>>>

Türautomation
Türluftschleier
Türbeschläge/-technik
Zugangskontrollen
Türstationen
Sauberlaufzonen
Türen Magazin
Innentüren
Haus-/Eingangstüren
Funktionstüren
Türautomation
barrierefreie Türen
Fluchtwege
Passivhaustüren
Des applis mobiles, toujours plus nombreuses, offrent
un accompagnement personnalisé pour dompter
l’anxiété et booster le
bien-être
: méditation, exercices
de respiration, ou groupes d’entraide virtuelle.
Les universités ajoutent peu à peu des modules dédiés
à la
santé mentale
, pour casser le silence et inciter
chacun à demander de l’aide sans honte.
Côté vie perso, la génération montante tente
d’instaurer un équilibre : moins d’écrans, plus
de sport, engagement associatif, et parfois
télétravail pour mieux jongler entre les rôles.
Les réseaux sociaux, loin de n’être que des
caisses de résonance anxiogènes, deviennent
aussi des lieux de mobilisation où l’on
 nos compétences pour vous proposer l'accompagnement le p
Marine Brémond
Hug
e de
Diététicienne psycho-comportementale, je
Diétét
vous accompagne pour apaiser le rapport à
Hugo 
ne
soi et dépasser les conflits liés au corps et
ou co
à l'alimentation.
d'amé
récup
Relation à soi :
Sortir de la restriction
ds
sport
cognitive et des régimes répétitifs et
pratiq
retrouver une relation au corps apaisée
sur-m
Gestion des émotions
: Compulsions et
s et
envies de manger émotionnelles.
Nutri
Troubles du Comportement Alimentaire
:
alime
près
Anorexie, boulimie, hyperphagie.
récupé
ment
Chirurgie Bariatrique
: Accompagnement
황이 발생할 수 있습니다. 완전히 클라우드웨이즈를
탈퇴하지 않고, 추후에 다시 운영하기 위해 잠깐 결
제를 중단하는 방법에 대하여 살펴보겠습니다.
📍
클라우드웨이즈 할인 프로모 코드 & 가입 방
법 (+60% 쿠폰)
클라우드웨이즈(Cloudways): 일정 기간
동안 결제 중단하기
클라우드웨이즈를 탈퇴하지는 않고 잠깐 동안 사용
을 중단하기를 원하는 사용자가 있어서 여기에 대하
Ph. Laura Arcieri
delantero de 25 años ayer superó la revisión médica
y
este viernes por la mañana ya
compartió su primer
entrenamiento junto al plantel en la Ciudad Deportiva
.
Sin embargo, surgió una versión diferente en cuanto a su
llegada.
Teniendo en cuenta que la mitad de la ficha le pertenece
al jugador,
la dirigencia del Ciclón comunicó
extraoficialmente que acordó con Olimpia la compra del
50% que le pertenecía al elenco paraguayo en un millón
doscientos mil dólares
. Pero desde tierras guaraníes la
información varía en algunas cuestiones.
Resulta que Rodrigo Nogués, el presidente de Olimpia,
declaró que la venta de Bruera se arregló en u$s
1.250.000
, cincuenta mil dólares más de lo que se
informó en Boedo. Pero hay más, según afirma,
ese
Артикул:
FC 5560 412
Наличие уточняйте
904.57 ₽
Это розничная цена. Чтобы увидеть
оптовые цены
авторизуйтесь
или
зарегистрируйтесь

<<<

- **What is required**:
Lines with the word "vous" in them should be copied from the preceding records.

- **Response area**:
 nos compétences pour vous proposer l'accompagnement le p
vous accompagne pour apaiser le rapport à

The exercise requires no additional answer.